:: Supplied passage ::
--
Criticizing Bush's proposed tax cut as too big, McCain wants to use much of the surplus to pay down what he calls the "crushing" national debt of $5.6 trillion. But what, exactly, is being crushed? Certainly not the economy. It might be nice for the nation to be debt-free, as it has not been since 1835, when Andrew Jackson brought the nation to the sunlit uplands of frugality, briefly. But would that be important?
The crucial measurement is the size of the debt relative to the economy. At the end of the second world war it was 118 percent of GDP. It trended steadily down to 22 percent in 1973. With the stagflation of the 1970s and the large deficits of the 1980s, it rose to 43 percent in 1993. Since then the expanding economy has made the debt just 41 percent of GDP. And if projected economic growth occurs, the debt as a percentage of GDP will fall to 20 percent by 2010.
Now, let us suppose something improbable--that Congress would agree to devote a substantial portion of the surplus to deficit reduction rather than spending. McCain must argue that money devoted to deficit reduction is better for economic performance, and for the quality of the American taxpayer's life, than the same sum devoted to tax reduction. That is arguable, but far from self-evident.
--
:: Saved entries ::
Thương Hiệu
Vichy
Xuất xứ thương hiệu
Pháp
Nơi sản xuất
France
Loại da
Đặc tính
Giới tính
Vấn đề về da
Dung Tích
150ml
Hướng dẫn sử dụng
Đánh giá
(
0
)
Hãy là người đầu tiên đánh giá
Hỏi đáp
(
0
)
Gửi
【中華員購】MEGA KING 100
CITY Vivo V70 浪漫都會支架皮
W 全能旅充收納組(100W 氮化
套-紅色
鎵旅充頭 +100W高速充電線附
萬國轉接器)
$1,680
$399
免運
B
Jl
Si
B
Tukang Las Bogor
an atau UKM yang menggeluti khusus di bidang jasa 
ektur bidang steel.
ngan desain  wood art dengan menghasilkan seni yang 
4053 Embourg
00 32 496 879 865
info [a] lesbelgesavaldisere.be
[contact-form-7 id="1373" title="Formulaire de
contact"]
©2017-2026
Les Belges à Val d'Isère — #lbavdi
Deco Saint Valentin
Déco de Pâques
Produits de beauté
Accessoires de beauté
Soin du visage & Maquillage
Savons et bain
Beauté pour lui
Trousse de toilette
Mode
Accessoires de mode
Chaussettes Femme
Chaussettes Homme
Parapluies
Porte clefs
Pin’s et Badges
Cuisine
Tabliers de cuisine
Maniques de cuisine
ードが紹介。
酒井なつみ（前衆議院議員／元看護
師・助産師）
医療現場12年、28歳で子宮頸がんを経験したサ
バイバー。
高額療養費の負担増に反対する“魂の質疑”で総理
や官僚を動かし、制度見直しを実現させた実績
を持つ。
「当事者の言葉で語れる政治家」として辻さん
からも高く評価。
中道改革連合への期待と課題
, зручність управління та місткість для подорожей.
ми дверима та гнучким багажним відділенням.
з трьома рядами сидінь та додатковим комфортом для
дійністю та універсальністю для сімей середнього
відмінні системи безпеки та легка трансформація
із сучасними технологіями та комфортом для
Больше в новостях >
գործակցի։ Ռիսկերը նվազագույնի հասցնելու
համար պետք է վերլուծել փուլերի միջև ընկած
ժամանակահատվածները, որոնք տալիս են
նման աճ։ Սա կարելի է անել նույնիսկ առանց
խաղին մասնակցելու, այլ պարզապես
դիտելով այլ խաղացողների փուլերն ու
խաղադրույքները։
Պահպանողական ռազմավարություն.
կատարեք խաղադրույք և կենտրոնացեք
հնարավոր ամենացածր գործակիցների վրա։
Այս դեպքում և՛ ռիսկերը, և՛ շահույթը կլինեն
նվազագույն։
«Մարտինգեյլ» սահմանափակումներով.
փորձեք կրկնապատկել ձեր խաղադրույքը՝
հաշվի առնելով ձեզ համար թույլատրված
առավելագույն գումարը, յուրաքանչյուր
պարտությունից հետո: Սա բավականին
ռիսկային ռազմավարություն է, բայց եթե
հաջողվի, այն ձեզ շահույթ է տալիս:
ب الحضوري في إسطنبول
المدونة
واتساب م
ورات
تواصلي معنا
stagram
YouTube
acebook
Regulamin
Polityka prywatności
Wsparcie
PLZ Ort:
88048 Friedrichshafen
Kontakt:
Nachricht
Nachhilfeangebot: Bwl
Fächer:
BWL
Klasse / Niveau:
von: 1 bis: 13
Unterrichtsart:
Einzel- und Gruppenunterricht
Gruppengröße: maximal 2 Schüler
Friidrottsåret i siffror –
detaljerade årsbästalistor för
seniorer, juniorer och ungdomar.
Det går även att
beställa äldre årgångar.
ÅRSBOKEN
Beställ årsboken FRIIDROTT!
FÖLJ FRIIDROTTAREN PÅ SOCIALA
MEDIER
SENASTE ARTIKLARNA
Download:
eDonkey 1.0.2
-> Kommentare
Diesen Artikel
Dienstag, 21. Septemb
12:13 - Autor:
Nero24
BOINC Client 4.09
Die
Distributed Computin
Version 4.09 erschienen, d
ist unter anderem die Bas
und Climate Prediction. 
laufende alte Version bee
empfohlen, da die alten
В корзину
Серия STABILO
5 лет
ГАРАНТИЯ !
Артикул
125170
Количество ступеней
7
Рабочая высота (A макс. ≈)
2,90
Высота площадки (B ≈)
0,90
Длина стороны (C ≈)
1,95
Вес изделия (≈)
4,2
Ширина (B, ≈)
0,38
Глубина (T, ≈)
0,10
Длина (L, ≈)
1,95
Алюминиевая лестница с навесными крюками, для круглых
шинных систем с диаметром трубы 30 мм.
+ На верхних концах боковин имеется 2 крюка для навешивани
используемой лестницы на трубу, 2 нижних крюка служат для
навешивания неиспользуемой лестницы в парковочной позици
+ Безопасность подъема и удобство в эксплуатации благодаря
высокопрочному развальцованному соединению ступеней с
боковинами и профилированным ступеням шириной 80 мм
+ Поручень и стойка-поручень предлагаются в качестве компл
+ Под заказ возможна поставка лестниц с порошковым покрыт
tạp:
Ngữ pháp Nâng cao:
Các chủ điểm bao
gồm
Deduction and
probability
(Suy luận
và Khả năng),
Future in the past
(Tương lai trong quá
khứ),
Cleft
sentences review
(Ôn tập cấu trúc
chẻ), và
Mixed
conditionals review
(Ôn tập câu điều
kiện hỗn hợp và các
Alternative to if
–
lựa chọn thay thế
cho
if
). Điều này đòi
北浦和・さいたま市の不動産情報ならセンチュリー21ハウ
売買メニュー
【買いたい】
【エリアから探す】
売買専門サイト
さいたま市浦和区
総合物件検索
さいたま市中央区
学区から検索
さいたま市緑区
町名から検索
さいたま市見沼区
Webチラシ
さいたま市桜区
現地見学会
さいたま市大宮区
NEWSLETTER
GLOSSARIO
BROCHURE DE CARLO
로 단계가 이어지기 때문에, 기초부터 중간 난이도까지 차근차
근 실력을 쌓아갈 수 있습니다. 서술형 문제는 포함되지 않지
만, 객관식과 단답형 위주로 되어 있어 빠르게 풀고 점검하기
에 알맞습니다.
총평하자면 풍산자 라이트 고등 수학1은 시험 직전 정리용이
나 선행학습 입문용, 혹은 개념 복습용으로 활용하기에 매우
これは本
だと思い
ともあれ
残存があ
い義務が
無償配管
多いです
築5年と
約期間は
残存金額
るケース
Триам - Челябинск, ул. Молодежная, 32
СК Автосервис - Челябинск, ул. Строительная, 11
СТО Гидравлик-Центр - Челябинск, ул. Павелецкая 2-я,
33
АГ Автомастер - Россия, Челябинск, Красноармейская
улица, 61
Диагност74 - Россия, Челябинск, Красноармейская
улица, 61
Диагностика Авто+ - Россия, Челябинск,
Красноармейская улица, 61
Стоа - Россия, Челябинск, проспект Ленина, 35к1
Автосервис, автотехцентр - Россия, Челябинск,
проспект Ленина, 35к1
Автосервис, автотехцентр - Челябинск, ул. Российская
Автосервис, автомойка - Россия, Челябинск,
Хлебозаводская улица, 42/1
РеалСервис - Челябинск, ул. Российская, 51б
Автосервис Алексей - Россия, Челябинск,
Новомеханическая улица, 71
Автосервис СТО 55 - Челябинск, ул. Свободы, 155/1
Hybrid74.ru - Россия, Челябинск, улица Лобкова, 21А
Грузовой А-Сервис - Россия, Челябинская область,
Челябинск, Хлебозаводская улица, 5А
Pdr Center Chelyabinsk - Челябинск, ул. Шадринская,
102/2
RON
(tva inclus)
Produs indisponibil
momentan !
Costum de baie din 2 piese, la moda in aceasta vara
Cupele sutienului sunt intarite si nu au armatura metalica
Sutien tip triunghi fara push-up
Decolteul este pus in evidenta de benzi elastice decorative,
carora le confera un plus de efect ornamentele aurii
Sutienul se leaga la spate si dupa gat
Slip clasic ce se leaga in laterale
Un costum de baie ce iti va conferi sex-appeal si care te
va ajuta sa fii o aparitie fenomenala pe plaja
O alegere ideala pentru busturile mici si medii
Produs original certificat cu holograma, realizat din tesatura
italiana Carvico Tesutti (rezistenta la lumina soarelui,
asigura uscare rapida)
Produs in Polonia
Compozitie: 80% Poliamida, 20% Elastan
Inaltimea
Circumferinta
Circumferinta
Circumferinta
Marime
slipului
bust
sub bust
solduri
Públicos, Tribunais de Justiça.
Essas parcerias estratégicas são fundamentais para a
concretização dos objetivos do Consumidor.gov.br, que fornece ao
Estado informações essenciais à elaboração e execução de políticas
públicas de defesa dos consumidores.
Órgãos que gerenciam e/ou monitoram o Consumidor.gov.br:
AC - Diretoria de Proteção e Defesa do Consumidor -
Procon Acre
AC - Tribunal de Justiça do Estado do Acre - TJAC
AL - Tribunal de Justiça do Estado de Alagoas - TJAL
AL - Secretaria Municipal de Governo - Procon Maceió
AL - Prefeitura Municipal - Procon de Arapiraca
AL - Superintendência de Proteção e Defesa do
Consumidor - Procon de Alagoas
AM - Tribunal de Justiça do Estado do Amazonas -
--
:: Work task 1 ::
List every percentage of GDP that the passage on the national debt gives for the size of the debt.
:: Work task 2 ::
Transcribe the part of the national debt passage starting at "Now, let us" and ending at "far from self-evident.".

:: Task output 1 ::
118 percent, 22 percent, 43 percent, 41 percent, 20 percent

:: Task output 2 ::
Now, let us suppose something improbable--that Congress would agree to devote a substantial portion of the surplus to deficit reduction rather than spending. McCain must argue that money devoted to deficit reduction is better for economic performance, and for the quality of the American taxpayer's life, than the same sum devoted to tax reduction. That is arguable, but far from self-evident.